Ireland was one of the few Christian countries that had a degree of stability and had an established church through its unique monastic system. Ireland’s relative isolation meant that the island had never been invaded by Rome and alone in Europe retained a common language and a sophisticated legal system.
However Ireland was devastated in the mid sixth century by famine and plague which some believe resulted in the growth of the monastic system. It was the monasteries that provided a sanctuary to many destitute communities resulting in the rapid expansion of the monastic movement throughout Ireland in the latter half of the sixth century led by men like Colum Cille. Many monasteries became self-sufficient communities supported by married monks who farmed the surrounding land. Each monastery was headed by an abbot who ruled with the consent of his or her monks. These abbots were independent of any central authority.
This was a time well before rational and scientific thought when belief and imagination were indistinguishable from perceived ‘reality’. Religious and spiritual belief was at the heart of daily life. So the book reflects this close connection with the non-human world as well as the world of the imagination.
The book suggests that the presence of ‘the Word’ in Ireland led to the flowering of Celtic Christianity during what is known as the ‘Golden Age’ (sixth to ninth century), when the Irish monasteries became seats of learning attracting students from all over Europe and Irish monks went out across Europe to found monasteries.

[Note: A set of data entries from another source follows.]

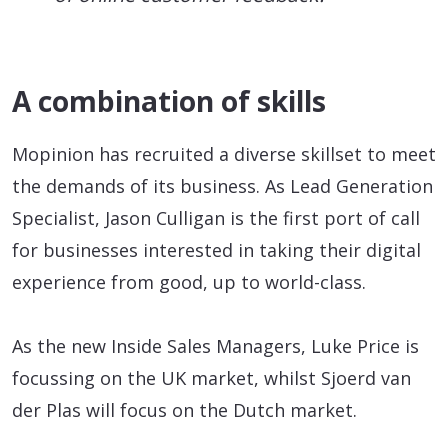
A combination of skills
Mopinion has recruited a diverse skillset to meet
the demands of its business. As Lead Generation
Specialist, Jason Culligan is the first port of call
for businesses interested in taking their digital
experience from good, up to world-class.
As the new Inside Sales Managers, Luke Price is
focussing on the UK market, whilst Sjoerd van
der Plas will focus on the Dutch market.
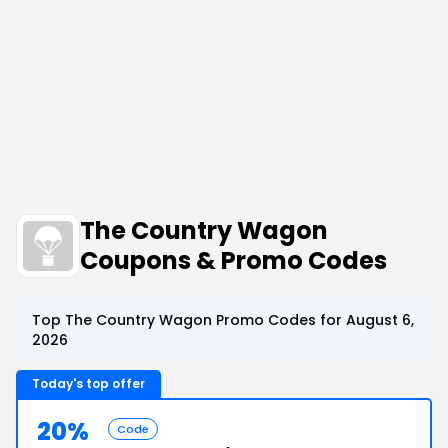
The Country Wagon
Coupons & Promo Codes
Top The Country Wagon Promo Codes for August 6,
2026
Today's top offer
20%
Code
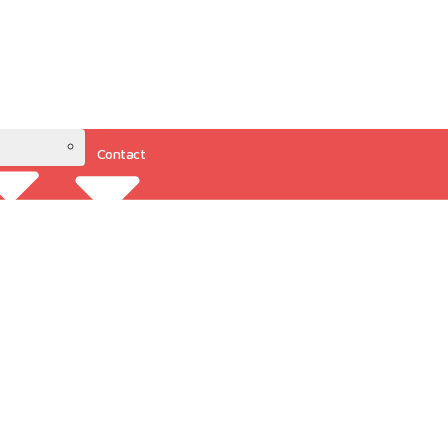
Contact
Resources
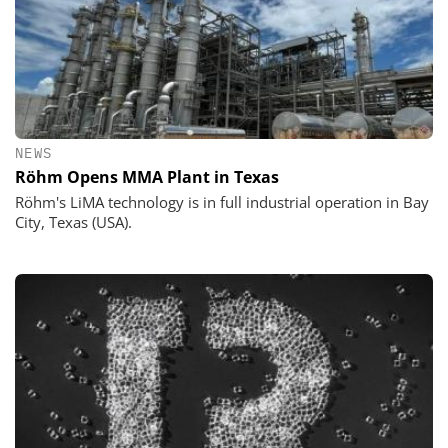
NEWS
Röhm Opens MMA Plant in Texas
Röhm's LiMA technology is in full industrial operation in Bay
City, Texas (USA).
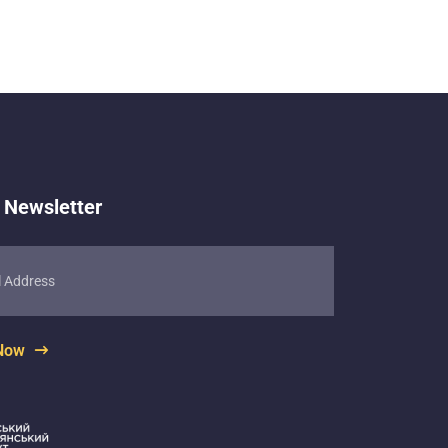
 Newsletter
 Now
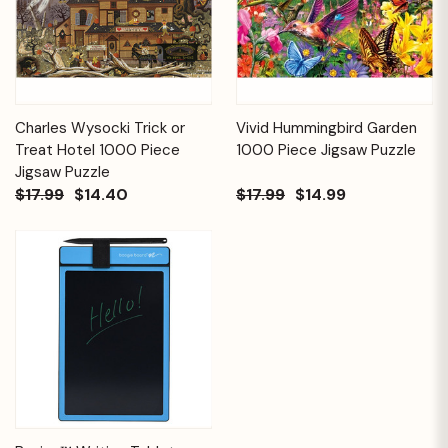
Charles Wysocki Trick or
Vivid Hummingbird Garden
Treat Hotel 1000 Piece
1000 Piece Jigsaw Puzzle
Jigsaw Puzzle
$17.99
$14.40
$17.99
$14.99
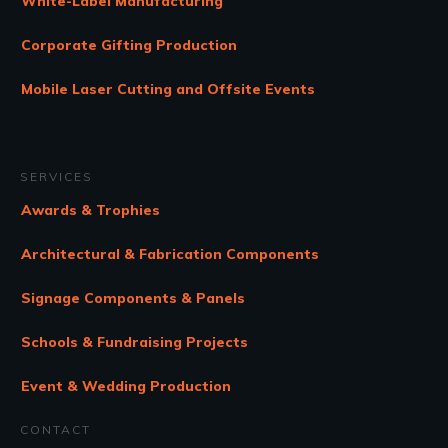
White-Label Manufacturing
Corporate Gifting Production
Mobile Laser Cutting and Offsite Events
SERVICES
Awards & Trophies
Architectural & Fabrication Components
Signage Components & Panels
Schools & Fundraising Projects
Event & Wedding Production
CONTACT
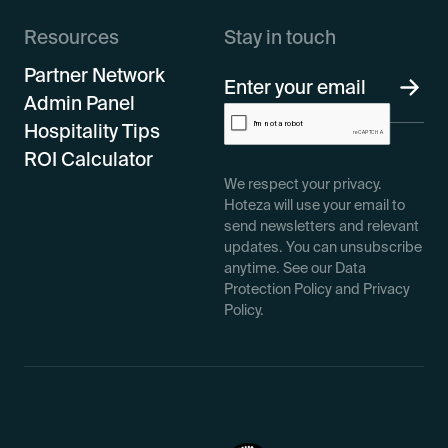
Resources
Stay in touch
Partner Network
Admin Panel
Hospitality Tips
ROI Calculator
We respect your privacy.
Hoteza will use your email to
send newsletters and relevant
updates. You can unsubscribe
anytime. See our Data
Protection Policy and Privacy
Policy.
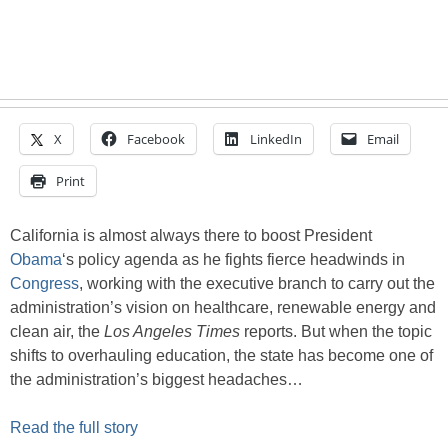
X
Facebook
LinkedIn
Email
Print
California is almost always there to boost President
Obama
‘s policy agenda as he fights fierce headwinds in
Congress
, working with the executive branch to carry out the
administration’s vision on healthcare, renewable energy and
clean air, the
Los Angeles Times
reports. But when the topic
shifts to overhauling education, the state has become one of
the administration’s biggest headaches…
Read the full story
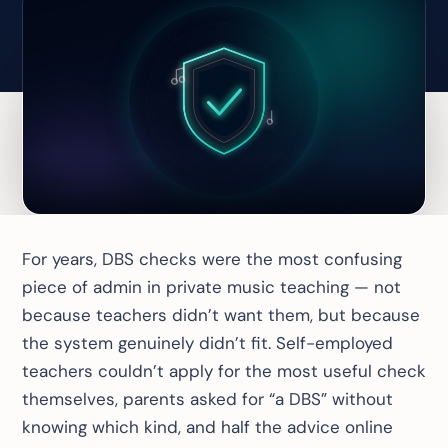
For years, DBS checks were the most confusing
piece of admin in private music teaching — not
because teachers didn’t want them, but because
the system genuinely didn’t fit. Self-employed
teachers
couldn’t apply for the most useful check
themselves
, parents asked for “a DBS” without
knowing which kind, and half the advice online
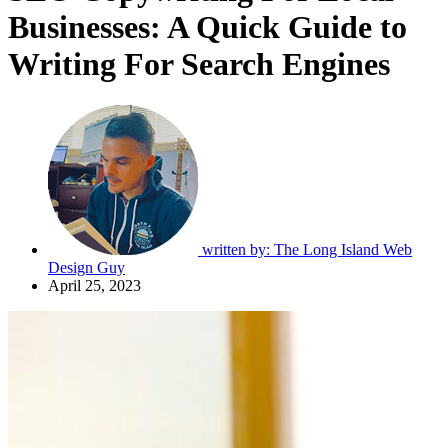
Businesses: A Quick Guide to
Writing For Search Engines
written by:
The Long Island Web
Design Guy
April 25, 2023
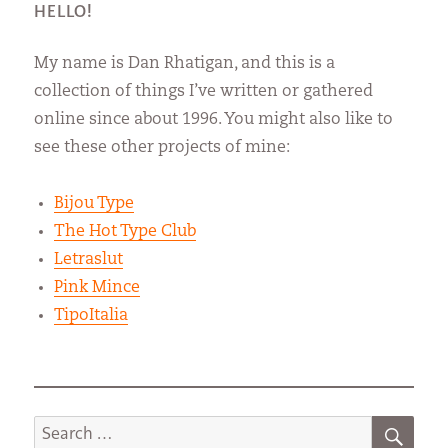
HELLO!
My name is Dan Rhatigan, and this is a
collection of things I’ve written or gathered
online since about 1996. You might also like to
see these other projects of mine:
Bijou Type
The Hot Type Club
Letraslut
Pink Mince
TipoItalia
SEA
Search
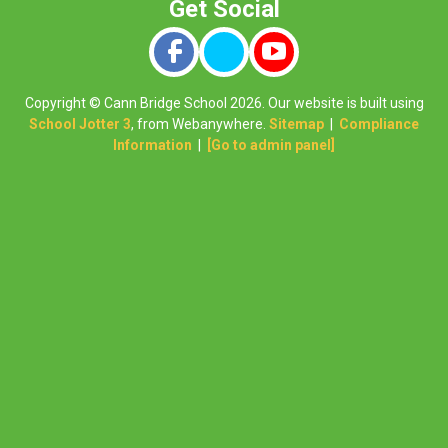
Copyright ©
Cann Bridge School
2026.
Our website is built using
School Jotter 3
, from Webanywhere.
Sitemap
|
Compliance
Information
|
[Go to admin panel]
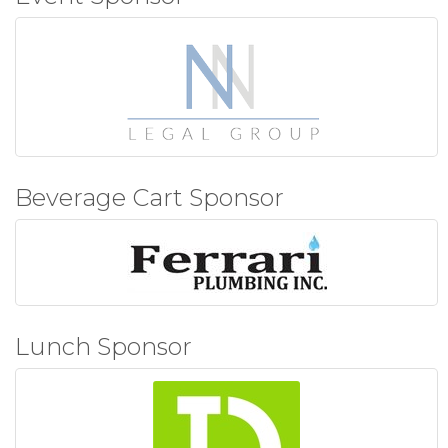
Beverage Cart Sponsor
Lunch Sponsor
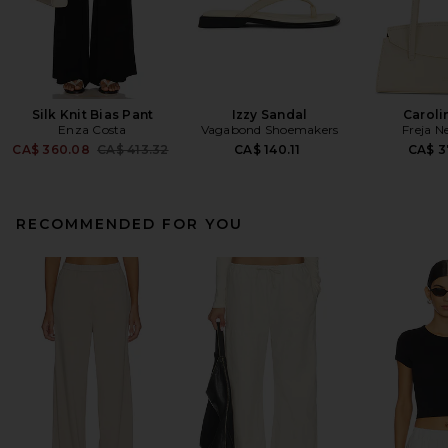
Silk Knit Bias Pant
Izzy Sandal
Caroli
Enza Costa
Vagabond Shoemakers
Freja N
Previous price:
CA$ 360.08
CA$ 413.32
CA$ 140.11
CA$ 3
RECOMMENDED FOR YOU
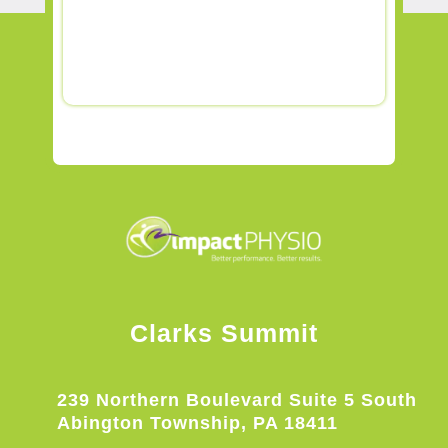
Clarks Summit
239 Northern Boulevard Suite 5 South
Abington Township, PA 18411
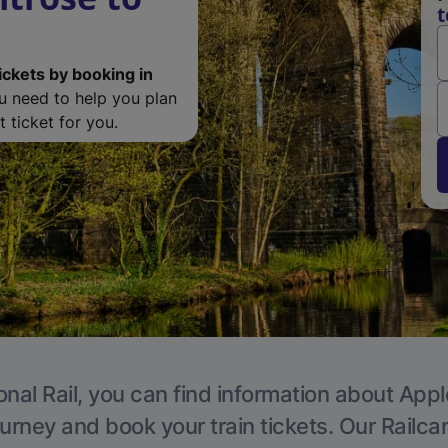
t
ickets by booking in
ou need to help you plan
 ticket for you.
onal Rail, you can find information about Appl
ourney and book your train tickets. Our Railca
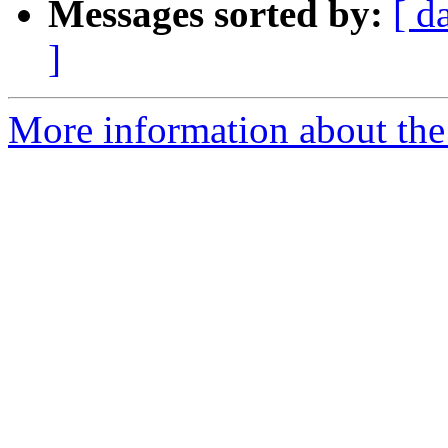
Messages sorted by:
[ d
]
More information about the 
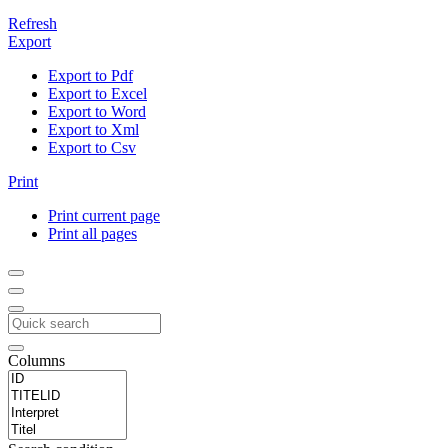
Refresh
Export
Export to Pdf
Export to Excel
Export to Word
Export to Xml
Export to Csv
Print
Print current page
Print all pages
Columns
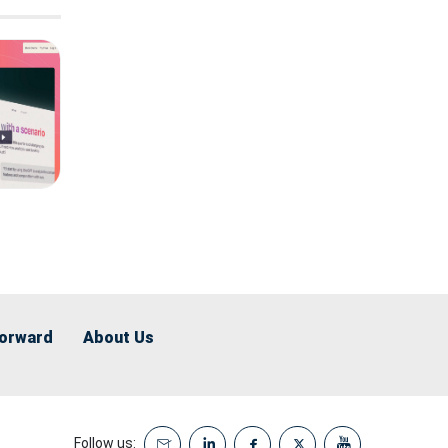
Forward
About Us
Follow us:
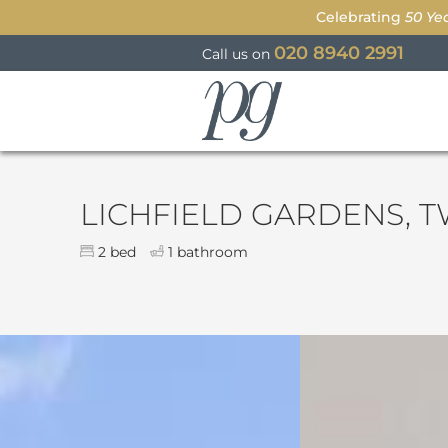
Celebrating
50 Ye
020 8940 2991
Call us on
Parkgate
LICHFIELD GARDENS, 
2 bed
1 bathroom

During the sixth century Ireland was still making its transition from paganism to Christianity. This was done without violence and with considerable tolerance of differing beliefs and ancient traditions. Pagan worship and Christianity continued to function side by side for many centuries and in many cases practices were interwoven up to modern times.
The Celtic Church in Ireland was independent of Rome at this time, although it had strong connections with the Alexandrian Church and the monastic movement of the desert fathers in Egypt. However from the ninth century onwards the Celtic Church suffered at the hands of marauding Vikings and Rome continued to seek dominance. Eventually Rome succeeded when the Normans invaded Ireland in the twelfth century and brought with them the European monastic sects such as the Cistercians and Benedictines. Soon after this the independently minded Celtic monasteries ceased to exist in Ireland.
The Hare’s Vision is a work of fiction, but uses many historical figures and actual settings from the beginning of the ‘Golden Age’ when ‘the Word’ was brought to Ireland. I believe there is much to be learnt from this period about the development of the Christian Church, of religious and political tolerance and the role of imagination in everyday life.